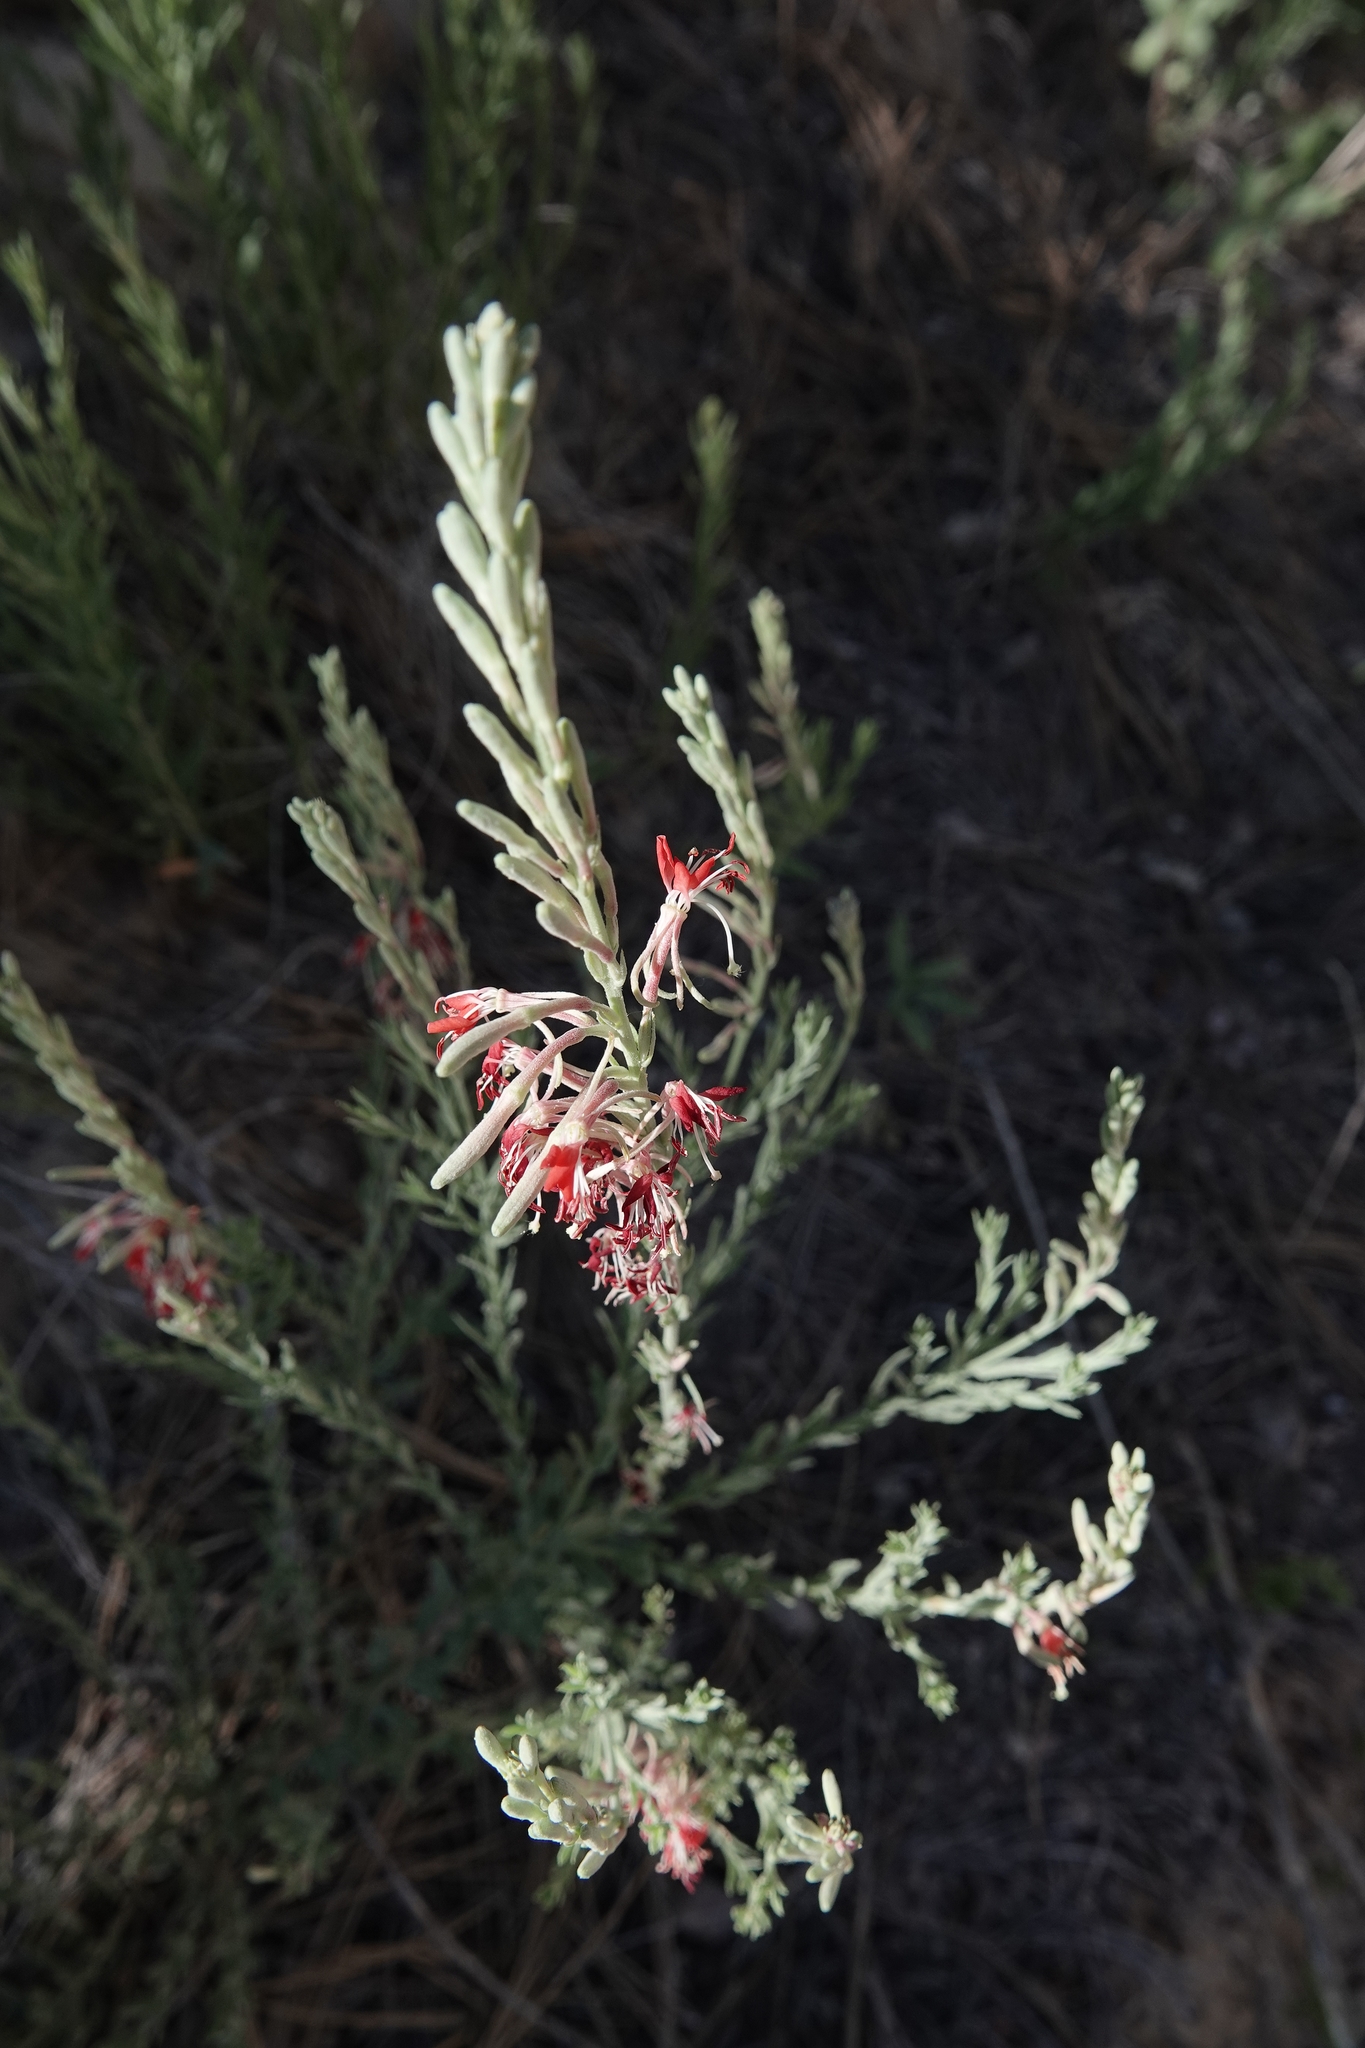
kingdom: Plantae
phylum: Tracheophyta
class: Magnoliopsida
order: Myrtales
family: Onagraceae
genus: Oenothera
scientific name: Oenothera suffrutescens
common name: Scarlet beeblossom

» DESCRIPTION OF THE TASK
Reproduce the lines from the one containing "order: Myrtales" through the end of the entries, swapping "common name" for "vernacular name" and keeping everything else unchanged.

» THE OUTPUT
order: Myrtales
family: Onagraceae
genus: Oenothera
scientific name: Oenothera suffrutescens
vernacular name: Scarlet beeblossom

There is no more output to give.